Si la productivité augmente proche de la moyenne à long terme de 2 % – ou plus – et que nous adoptons une politique d’immigration intelligente, le résultat sera une croissance économique plus élevée. L’année dernière, la croissance de la population en âge de travailler n’a été que de 0,5 %, tandis que la croissance de la productivité était de 2,7 %. Ensemble, ces deux éléments correspondent exactement à la croissance réelle du PIB de 3,1 %, de sorte que la croissance de l’année dernière est parfaitement logique, même si personne ne l’avait prédit à l’avance. Si nous parvenons à maintenir la croissance de la productivité à la moyenne à long terme de 2,1 % et à augmenter la croissance de la main-d’œuvre à la moyenne à long terme de 1 %, le potentiel de croissance du PIB dépasserait 3 %. Si nous obtenons une croissance de la productivité de 3 % comme à la fin des années 90, la croissance pourrait être bien plus élevée que ce à quoi on s’attend aujourd’hui.

Pour ramener cela au S&P 500 et aux valorisations boursières, une période soutenue de croissance plus élevée que prévu pourrait certainement justifier le paiement d’un multiple plus élevé aujourd’hui. Cela signifie-t-il que je vais acheter le S&P 500 ? Eh bien non, car je continue de penser que le risque de l’indice est faussé par sa concentration dans la technologie et par les valorisations très élevées de certaines, sinon de la totalité, des 20 principales actions de l’indice. Si l’un des 20 premiers trébuche, cela ne fera peut-être pas beaucoup de différence (voir Tesla, en baisse de 22 % depuis le début de l’année), mais si la technologie subit une forte baisse pour une raison quelconque, l’indice va en prendre un gros coup avec 31 % de l’indice. dans ce seul secteur. L’indice est cher, mais cela ne signifie pas que toutes les actions de l’indice le sont ; il existe encore des opportunités sur les actions de grande capitalisation si vous faites preuve de discernement dans vos choix.

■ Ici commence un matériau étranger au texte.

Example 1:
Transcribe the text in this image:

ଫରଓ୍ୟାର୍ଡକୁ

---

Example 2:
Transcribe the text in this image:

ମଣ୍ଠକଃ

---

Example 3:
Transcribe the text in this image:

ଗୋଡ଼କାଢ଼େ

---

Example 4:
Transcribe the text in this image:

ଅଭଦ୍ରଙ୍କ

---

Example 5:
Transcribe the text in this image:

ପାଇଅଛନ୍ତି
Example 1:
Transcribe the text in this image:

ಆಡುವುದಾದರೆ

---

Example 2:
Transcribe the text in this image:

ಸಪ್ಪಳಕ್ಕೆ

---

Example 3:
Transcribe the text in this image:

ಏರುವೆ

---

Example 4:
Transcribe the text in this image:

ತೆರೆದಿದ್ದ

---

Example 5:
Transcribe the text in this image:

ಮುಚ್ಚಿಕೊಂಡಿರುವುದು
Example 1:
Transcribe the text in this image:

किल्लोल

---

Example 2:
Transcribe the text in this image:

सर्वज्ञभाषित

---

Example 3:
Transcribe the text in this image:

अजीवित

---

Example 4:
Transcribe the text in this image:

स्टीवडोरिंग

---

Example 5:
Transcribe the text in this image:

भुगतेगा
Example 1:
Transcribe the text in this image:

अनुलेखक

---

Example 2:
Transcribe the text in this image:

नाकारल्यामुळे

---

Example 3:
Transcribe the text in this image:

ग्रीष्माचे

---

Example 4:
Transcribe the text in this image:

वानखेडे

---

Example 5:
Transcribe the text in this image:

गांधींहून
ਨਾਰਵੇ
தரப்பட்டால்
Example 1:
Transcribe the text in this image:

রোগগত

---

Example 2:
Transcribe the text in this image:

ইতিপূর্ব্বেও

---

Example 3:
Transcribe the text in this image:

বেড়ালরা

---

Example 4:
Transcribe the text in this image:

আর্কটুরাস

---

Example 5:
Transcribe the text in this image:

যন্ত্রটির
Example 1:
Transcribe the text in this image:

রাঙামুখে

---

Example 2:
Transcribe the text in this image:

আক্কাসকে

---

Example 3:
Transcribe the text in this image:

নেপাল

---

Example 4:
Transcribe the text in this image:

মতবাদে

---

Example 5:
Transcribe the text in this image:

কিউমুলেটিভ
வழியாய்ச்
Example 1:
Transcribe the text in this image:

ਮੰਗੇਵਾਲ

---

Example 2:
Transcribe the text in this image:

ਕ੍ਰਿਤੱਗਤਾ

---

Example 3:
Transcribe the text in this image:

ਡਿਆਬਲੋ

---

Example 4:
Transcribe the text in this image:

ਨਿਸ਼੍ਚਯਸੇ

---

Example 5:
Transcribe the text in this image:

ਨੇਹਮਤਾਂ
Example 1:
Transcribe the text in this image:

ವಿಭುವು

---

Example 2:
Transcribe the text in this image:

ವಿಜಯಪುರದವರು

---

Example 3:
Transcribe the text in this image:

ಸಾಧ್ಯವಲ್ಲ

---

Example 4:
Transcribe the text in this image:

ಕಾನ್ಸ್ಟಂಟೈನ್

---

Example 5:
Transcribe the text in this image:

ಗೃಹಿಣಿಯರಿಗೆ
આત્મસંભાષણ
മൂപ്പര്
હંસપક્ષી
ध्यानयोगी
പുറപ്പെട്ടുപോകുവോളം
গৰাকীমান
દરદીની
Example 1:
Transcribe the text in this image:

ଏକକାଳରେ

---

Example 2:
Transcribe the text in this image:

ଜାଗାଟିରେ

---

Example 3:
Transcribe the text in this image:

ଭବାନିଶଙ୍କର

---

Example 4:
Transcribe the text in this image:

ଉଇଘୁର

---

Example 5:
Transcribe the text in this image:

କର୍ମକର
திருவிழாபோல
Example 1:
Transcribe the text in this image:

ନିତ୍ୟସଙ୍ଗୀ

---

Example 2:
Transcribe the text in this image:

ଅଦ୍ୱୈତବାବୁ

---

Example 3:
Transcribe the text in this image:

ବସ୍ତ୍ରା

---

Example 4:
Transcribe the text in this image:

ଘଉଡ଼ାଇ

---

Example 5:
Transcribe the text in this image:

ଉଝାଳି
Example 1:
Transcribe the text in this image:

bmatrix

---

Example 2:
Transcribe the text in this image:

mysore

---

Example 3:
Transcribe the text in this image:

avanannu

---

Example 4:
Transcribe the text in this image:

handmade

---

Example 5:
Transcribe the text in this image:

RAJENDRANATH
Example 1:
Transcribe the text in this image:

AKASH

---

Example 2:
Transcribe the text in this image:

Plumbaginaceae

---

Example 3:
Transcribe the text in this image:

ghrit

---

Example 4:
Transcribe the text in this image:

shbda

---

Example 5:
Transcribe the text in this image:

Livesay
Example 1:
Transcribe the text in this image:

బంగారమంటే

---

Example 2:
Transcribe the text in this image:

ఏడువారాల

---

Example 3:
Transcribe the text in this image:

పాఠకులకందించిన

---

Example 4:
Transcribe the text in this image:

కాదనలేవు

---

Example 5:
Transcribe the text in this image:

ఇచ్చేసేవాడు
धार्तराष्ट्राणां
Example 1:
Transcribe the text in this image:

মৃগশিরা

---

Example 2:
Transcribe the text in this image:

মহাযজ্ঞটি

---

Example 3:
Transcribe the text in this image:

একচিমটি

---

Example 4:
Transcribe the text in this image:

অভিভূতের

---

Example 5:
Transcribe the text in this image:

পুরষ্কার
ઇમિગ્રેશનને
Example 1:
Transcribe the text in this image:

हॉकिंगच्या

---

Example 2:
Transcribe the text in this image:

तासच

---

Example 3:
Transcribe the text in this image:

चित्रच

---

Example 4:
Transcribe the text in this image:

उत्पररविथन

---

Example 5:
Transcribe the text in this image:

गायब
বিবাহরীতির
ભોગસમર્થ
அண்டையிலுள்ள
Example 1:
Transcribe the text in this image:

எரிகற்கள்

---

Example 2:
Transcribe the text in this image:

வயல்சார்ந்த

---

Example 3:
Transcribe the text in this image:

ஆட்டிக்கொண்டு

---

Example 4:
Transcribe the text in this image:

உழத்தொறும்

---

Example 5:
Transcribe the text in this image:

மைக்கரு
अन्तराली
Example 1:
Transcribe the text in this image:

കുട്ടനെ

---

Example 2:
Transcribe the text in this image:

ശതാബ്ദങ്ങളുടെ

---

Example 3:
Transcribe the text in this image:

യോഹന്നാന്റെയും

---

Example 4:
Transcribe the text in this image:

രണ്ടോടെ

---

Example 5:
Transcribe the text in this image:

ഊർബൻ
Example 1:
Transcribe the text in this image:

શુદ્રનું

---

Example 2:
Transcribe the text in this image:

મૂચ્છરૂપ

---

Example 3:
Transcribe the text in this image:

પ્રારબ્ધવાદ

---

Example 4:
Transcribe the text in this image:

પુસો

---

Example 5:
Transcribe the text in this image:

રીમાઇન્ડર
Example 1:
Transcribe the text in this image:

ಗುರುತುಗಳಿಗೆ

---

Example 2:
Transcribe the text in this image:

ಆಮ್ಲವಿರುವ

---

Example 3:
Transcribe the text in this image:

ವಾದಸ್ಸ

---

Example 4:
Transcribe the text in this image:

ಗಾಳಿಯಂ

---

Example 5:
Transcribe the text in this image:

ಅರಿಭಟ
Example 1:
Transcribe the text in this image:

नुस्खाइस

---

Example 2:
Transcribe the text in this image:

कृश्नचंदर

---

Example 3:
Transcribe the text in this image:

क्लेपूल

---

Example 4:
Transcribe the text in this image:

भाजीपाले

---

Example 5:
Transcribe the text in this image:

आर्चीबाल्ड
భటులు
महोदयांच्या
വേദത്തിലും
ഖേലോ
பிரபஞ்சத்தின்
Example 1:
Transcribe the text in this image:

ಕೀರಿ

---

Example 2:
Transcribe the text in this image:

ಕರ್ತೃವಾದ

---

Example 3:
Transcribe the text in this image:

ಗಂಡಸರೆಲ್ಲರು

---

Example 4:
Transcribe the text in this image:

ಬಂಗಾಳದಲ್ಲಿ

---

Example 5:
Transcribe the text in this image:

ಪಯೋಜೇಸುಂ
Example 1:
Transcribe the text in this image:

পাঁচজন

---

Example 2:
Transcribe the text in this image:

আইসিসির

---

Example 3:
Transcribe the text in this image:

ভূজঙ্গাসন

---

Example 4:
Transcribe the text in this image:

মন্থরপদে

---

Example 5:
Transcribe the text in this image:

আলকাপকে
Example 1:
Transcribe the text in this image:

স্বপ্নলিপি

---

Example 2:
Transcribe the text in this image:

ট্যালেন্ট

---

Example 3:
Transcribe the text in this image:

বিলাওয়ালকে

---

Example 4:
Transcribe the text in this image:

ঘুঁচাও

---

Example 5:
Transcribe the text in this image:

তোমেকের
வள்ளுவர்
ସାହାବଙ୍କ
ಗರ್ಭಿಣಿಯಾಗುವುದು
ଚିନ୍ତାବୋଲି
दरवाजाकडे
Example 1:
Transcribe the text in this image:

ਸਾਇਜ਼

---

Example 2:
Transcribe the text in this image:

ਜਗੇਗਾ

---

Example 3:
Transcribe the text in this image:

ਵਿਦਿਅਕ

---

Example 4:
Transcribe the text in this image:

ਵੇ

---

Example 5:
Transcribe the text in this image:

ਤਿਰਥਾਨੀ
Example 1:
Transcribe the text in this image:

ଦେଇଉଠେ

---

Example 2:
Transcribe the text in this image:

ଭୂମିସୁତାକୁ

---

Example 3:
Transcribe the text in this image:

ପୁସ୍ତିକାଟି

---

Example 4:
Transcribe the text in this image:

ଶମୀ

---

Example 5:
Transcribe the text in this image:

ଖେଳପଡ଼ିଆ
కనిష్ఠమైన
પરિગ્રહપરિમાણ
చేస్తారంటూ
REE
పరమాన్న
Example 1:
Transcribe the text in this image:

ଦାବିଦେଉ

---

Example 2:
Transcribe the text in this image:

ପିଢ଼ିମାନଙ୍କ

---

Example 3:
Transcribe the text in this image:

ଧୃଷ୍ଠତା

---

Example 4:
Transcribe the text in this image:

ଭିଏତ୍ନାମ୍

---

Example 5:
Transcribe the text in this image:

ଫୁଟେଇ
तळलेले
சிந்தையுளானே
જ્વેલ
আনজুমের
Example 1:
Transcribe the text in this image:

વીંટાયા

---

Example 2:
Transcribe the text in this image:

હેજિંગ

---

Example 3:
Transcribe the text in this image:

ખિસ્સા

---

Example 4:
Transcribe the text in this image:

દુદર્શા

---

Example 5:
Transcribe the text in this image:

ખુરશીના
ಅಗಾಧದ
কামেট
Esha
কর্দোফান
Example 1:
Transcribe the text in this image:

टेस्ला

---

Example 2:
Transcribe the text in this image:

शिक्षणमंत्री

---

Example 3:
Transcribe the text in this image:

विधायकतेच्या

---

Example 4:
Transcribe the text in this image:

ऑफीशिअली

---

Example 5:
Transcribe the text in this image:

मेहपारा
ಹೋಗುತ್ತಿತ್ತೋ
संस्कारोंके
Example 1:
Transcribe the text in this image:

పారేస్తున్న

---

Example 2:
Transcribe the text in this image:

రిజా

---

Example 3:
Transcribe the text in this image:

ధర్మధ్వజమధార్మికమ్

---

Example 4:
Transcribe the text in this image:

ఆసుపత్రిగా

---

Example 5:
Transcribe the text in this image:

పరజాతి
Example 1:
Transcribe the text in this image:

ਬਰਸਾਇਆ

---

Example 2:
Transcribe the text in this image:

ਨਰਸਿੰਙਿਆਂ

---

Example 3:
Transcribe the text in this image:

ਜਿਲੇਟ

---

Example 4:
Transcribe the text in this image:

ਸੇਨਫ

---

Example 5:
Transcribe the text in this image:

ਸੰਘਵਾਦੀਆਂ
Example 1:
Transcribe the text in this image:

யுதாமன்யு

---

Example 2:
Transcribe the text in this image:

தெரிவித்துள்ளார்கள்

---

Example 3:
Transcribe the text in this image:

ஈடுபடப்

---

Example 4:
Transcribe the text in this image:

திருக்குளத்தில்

Il me semble également que les actions de petites et moyennes capitalisations, dont l’essentiel de l’activité est orientée vers le marché intérieur, bénéficieraient grandement d’une croissance économique plus forte aux États-Unis. Ces actions en tant que groupe sont beaucoup moins chères que les grandes capitalisations et donc si une croissance économique plus forte augmente la croissance des bénéfices, vous pourriez voir leurs valorisations augmenter, ce qui semble moins probable pour le S&P 500.

Est-ce la « bonne » explication de la raison pour laquelle les actions américaines à grande capitalisation ont maintenu des valorisations élevées ? Le but d’un exercice comme celui-ci n’est pas de trouver la « vérité » (ce qui n’est pas possible car elle est dans le futur) mais de regarder les choses sous un angle différent, de remettre en question sa propre analyse. Le S&P 500 est très apprécié depuis un certain temps et les anciennes explications ne tiennent plus. Au cours de la période post-crise financière, avant la COVID, l’explication la plus courante des valorisations élevées était que les taux d’intérêt étaient pratiquement nuls ; un taux d’actualisation plus faible signifie des valorisations plus élevées. Eh bien, les taux d’intérêt ne sont plus nuls et le S&P reste cher. Quelle est la « bonne » explication maintenant ? Je ne sais pas. Peut-être que l’investissement passif a brisé le marché, comme le pensent certains spécialistes très intelligents des hedge funds, mais « j’ai raison et le marché a tort » est assez arrogant et généralement faux. 

Je ne sais pas si la productivité et la croissance économique continueront de surprendre, mais je sais que la plupart des gens s’attendent toujours à un ralentissement de l’économie, comme ils l’ont fait ces deux dernières années. Pendant ce temps, l’économie et les Américains les plus productifs qui la rendent possible ne cessent de surprendre tout le monde. Alors que la productivité est déjà en hausse, un nouvel élan de l’IA – une hypothèse très spéculative – pourrait réellement pousser l’économie à la vitesse supérieure. L’IA sera-t-elle tout ce qu’on prétend être ? Je ne sais pas mais les chances ne sont pas nulles.